= TEKS BACAAN =
________________

Memahami Konsep Toleransi Dalam Islam
Negara-negara
maju kerap memiliki pemahaman yang salah tentang Islam. Salah satu
pehamanan yang salah itu adalah Islam dianggap sebagai agama yang tidak
toleran terhadap keyakinan agama lain. Ada keyakinan yang sudah begitu
meluas bahwa umat Islam diperintahkan untuk bersikap 'agama Islam atau
pedang' terhadap non Muslim. Pemahaman yang salah ini makin berkembang,
sehingga dimanfaatkan oleh segelintir penguasa untuk menghembuskan
wacana bahwa Islam adalah ancaman bagi Barat.
Toleransi dalam Al-Quran
Dalam tulisannya berjudul Myth of Islamic Intolerance, Syed Imaduddin Asad dosen di Punjab Law College,
Lahore Pakistan menyatakan, pemahaman yang salah itu juga sudah melanda
sebagian umat Islam sendiri. Salah satu penyebabnya, karena perilaku
sekelompok Muslim atau penguasa Muslim yang tidak bertanggung jawab,
kasar dan tercela, ikut memberi kontrubusi bagi pandangan yang buruk
tentang Islam.
Dalam
hal ini, Syed Imaduddin Asad melihat makin banyak umat Islam yang tidak
lagi peduli pada ajaran-ajaran yang terdapat dalam Al-Quran maupun
Hadist, sehingga perilaku mereka menyimpang dari ajaran Islam yang
sebenarnya.

________________

= BUTIR YANG DISEDIAKAN =
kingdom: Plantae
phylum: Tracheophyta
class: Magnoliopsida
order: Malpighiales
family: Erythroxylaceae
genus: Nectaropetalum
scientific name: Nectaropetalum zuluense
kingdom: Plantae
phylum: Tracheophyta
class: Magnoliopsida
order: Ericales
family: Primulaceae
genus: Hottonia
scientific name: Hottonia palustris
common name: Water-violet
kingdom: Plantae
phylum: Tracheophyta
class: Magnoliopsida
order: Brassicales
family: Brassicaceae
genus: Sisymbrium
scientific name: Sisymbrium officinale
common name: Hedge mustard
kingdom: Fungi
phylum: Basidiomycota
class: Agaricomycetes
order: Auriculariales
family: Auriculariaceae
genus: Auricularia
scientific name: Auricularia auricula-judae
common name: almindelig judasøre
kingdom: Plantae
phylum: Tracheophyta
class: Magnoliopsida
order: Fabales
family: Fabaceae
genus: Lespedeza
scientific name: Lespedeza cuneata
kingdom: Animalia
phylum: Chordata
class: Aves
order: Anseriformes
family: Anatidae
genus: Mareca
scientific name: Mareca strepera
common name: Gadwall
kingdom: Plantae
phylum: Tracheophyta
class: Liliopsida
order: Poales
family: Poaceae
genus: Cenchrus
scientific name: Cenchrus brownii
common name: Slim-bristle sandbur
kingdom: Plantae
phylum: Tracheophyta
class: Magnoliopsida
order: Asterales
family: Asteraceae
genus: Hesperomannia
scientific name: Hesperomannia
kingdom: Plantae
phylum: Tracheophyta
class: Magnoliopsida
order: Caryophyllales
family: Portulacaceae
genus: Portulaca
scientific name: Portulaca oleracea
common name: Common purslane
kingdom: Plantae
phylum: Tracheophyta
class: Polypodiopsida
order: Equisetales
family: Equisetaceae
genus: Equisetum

________________

= SOAL =
Ketik ulang seluruh teks tentang toleransi dalam Islam tanpa mengubah satu bagian pun. Butir-butir di atas merupakan bahan tersendiri yang terpisah dari teks tentang toleransi dalam Islam.

= JAWABAN LATIHAN =
Memahami Konsep Toleransi Dalam Islam
Negara-negara
maju kerap memiliki pemahaman yang salah tentang Islam. Salah satu
pehamanan yang salah itu adalah Islam dianggap sebagai agama yang tidak
toleran terhadap keyakinan agama lain. Ada keyakinan yang sudah begitu
meluas bahwa umat Islam diperintahkan untuk bersikap 'agama Islam atau
pedang' terhadap non Muslim. Pemahaman yang salah ini makin berkembang,
sehingga dimanfaatkan oleh segelintir penguasa untuk menghembuskan
wacana bahwa Islam adalah ancaman bagi Barat.
Toleransi dalam Al-Quran
Dalam tulisannya berjudul Myth of Islamic Intolerance, Syed Imaduddin Asad dosen di Punjab Law College,
Lahore Pakistan menyatakan, pemahaman yang salah itu juga sudah melanda
sebagian umat Islam sendiri. Salah satu penyebabnya, karena perilaku
sekelompok Muslim atau penguasa Muslim yang tidak bertanggung jawab,
kasar dan tercela, ikut memberi kontrubusi bagi pandangan yang buruk
tentang Islam.
Dalam
hal ini, Syed Imaduddin Asad melihat makin banyak umat Islam yang tidak
lagi peduli pada ajaran-ajaran yang terdapat dalam Al-Quran maupun
Hadist, sehingga perilaku mereka menyimpang dari ajaran Islam yang
sebenarnya.